Na sua conta oficial na rede social X, o Conselho Supremo de Segurança Nacional partilhou uma publicação da Autoridade do Estreito do Golfo Pérsico (PGSA), afirmando que esta irá fornecer “actualizações em tempo real sobre as operações no #Estreito_de_Ormuz e os mais recentes desenvolvimentos”.
A conta da marinha da Guarda Revolucionária partilhou a mesma publicação.
Ainda não estava imediatamente claro qual será a função do novo organismo, mas, no início deste mês, a emissora iraniana de língua inglesa Press TV afirmou que este constitui um “sistema para exercer soberania sobre o Estreito de Ormuz” e que os navios que atravessam o estreito recebem “regulamentos” enviados a partir do endereço de e-mail info@pgsa.ir.
O Irão tem restringido amplamente a navegação através do estreito estratégico desde o início da guerra com os Estados Unidos e Israel a 28 de fevereiro. Um cessar-fogo frágil tem estado em vigor desde 8 de abril.

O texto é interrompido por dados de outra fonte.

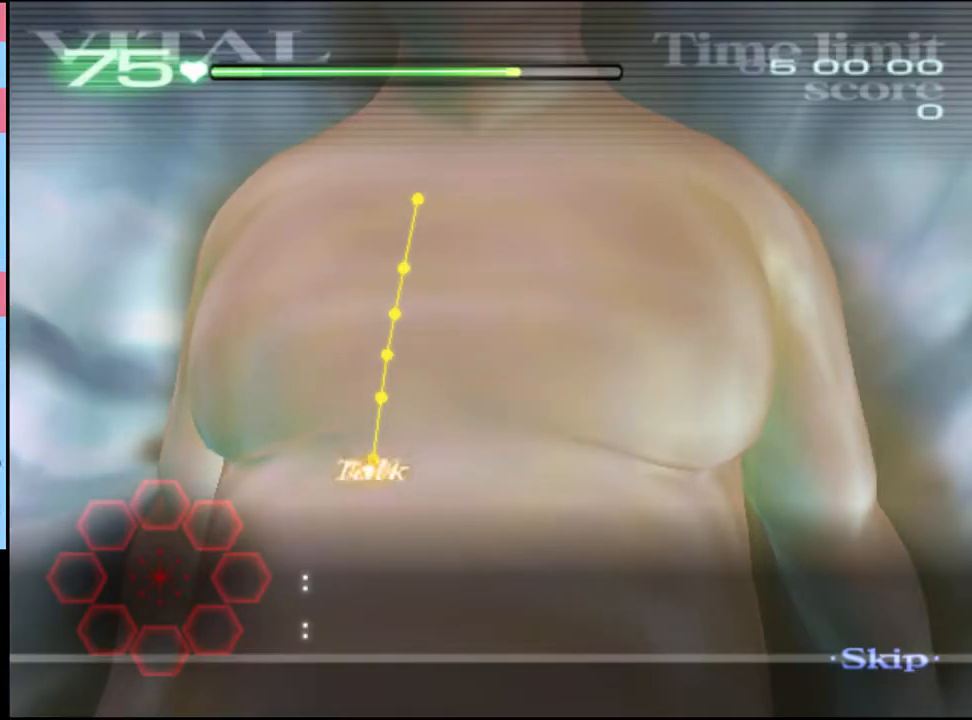
{"keys": ["w"], "mouse": ["left"], "events": [[66, "mouse_left", "down"]]}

O controlo do Irão sobre a via marítima abalou os mercados globais e deu a Teerão uma influência significativa, enquanto os Estados Unidos impuseram o seu próprio bloqueio naval aos portos iranianos.
Em tempos de paz, esta rota representa cerca de um quinto das exportações mundiais de petróleo e gás natural liquefeito, além de outras matérias-primas essenciais, incluindo fertilizantes.
Desde o início da guerra, o Irão tem afirmado repetidamente que o tráfego marítimo através do estreito “não voltará ao seu estatuto pré-guerra” e, no mês passado, disse ter recebido a primeira receita proveniente de portagens na via marítima.
No sábado, Ebrahim Azizi, presidente da comissão de segurança nacional do parlamento iraniano, afirmou que o Irão “preparou um mecanismo profissional para gerir o tráfego” no estreito, acrescentando que este será “apresentado em breve”.